One antidote to fear is empathy. In two of the best episodes, Phelps-Roper interviews Natalie and Noah, a transgender woman and boy who grew up loving Harry Potter. Phelps-Roper gives each the same respect offered to Rowling, allowing them to tell their stories and speak at length about trans issues and the Rowling controversy. Natalie, a YouTube commentator, argues that Rowling overestimates the threats to biological women and minimizes the struggles of transgender people. Noah, just seventeen, speaks eloquently about his own gender dysphoria and transition (involving many parental and medical roadblocks) to a male body. He seems to have nothing but understanding for the people still trying to make up their minds about it all.
Phelps-Roper’s warm curiosity allows for exploration of gray areas.

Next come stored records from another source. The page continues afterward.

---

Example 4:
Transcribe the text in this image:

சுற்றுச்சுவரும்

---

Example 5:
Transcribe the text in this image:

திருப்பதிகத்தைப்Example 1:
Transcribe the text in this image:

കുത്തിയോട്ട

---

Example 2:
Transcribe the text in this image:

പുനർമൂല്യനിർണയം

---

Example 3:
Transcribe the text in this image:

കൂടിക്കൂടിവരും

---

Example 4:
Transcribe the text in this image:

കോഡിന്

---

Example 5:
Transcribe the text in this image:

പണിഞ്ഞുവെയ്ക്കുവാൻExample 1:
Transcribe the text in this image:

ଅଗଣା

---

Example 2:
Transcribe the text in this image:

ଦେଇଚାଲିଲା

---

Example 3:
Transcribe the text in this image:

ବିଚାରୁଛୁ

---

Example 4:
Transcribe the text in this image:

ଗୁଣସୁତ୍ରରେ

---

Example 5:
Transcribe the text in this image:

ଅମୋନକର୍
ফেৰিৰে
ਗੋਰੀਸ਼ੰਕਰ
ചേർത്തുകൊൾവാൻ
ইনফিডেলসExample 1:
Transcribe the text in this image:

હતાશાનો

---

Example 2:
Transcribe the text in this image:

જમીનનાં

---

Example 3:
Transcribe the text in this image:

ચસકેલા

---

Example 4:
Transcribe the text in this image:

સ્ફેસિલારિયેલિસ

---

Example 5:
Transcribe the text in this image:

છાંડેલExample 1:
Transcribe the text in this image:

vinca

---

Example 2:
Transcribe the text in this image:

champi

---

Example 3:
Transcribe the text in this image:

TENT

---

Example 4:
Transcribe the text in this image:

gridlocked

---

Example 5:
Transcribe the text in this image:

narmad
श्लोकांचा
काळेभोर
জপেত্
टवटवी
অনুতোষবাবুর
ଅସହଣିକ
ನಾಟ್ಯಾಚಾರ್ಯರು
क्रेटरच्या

Miranda Sawyer calls her approach a “mushy Christian desire to be as kind and even handed as possible” (contrasting it to Rowling’s “careful, crisp mind”). Though I understand that comment (a bit ironic, since Phelps-Roper is now an atheist), I think this podcast proves the power of empathetic interviewing as a tool for disarming anger and getting down to true exchange of ideas.
Among other interesting aspects of The Witch Trials is an examination (in episode three) of the ways opposing ideas about sex and gender evolved on sites like Tumblr and 4Chan during the early 2000’s, pollinating online discourse with words like “problematic,“ “genderqueer,” and “snowflake,” and so shaping the linguistic landscape of our current, confusing moment. For me, Gen X dinosaur that I am, this was a revelation.Â
There’s much left to ponder in such a noisy conflict. I can’t recommend The Witch Trials of J.K. Rowling enough. It’s helpful to have the volume of emotions turned down so that you can hear yourself think; so that you can hear Rowling and two of her former fans explain their ideas and experience in a truly nuanced way. And it turns out not one of them is a witch.Â
M. Elizabeth Carter is a counselor and writer living in Alabama.